Kıbrıs'taki mevcut durumu, “endişe verici derecede durgun” olarak niteleyen Christofides, “Kıbrıs tarihinin en uzun durgunluk döneminden bahsediyoruz” ifadelerini kullandı. Crans Montana görüşmelerinin, dönemin Rum Lideri Nikos Anastasidis’in hatasıyla başarısızlıkla sonuçlandığına dikkat çeken Christofides, 2017 yılından bu yana görüşmelerin yeniden başlamasına yönelik en ufak bir adım atılmadığını söyledi. İki taraftaki mevcut toplum liderlerinin, müzakerelerin yeniden başlatılmasını arzuladıklarıyla ilgili halkı ikna edemediklerini kaydeden Christofides, “Cumhurbaşkanı Nikos Hristodoulidis'in, önceki hükümette Dışişleri Bakanı olduğunun unutulmaması gerektiğine dikkat çekerek, “Hristodulidis’in, federasyona karşı olan partilerin desteğiyle cumhurbaşkanı seçildiğini unutmayalım” ifadelerini kullandı.

 

“İki devletli çözümü ilk öneren Anastasiadis’ti”

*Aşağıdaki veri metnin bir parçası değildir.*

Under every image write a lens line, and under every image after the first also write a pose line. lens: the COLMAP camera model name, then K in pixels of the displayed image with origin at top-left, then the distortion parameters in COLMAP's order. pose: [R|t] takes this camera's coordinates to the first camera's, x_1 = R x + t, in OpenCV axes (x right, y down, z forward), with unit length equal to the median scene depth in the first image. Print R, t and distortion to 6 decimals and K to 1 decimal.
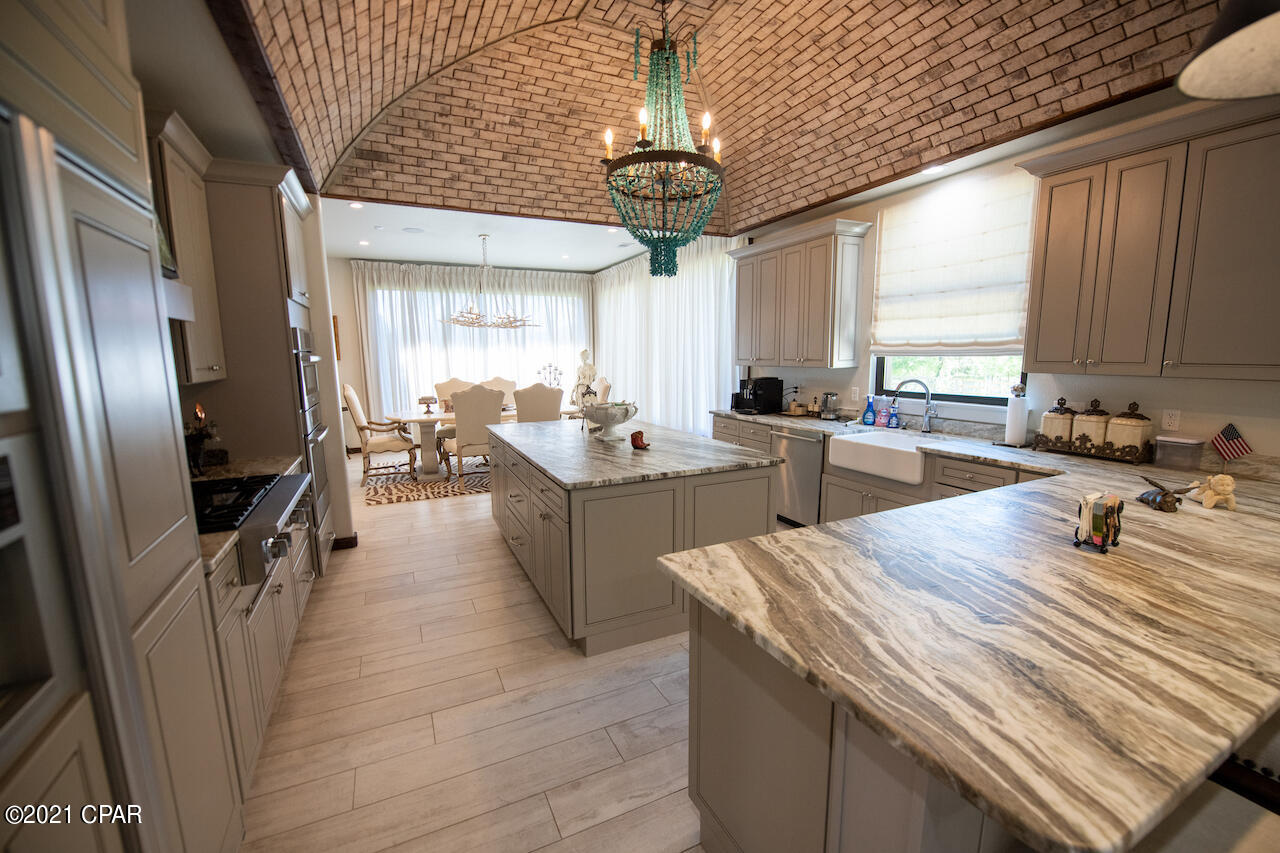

Rum Lider Hristodulidis’in, halkı ‘çözüm üzerinde çalıştığına’ ikna edemeyeceğini söyleyen Christofides, “Kıbrıslı Türklere yönelik sözde tedbirleri duyurarak mı ikna edecek?” diye sordu. Kıbrıslı Türk Lider Ersin Tatar’ın iki devletli çözümden bahsettiğini de anımsatan Christofides, “Unutmayalım ki bunu ilk öneren Nikos Anastasiadis oldu” diye konuştu. Ukrayna'daki ve şimdi de Gazze'deki savaşlarından dolayı dünyadaki dikkatin de oraya döndüğünü söyleyen Christofides, Türkiye ile Yunanistan arasındaki ilişkilerin normalleştirilmesine yönelik görüşmelerin olumlu gelişmesi durumunda da Kıbrıs sorununda bir miktar ilerleme kaydedilebileceğine dikkat çekti. Christofides, “Dışarıdan gelen baskılarla müzakerelere başlamanın pek de ideal olmadığı söylenebilir. Ama ne şekilde olursa olsun başlasınlar ve liderlikleri doğru yönde ilerlemeye zorlamak için elimizden geleni yapmak, çözüm ve yeniden birleşme isteyen hepimizin görevi olsun” dedi.

 

“Kıbrıslı Rumların en büyük sorunu ekonomi”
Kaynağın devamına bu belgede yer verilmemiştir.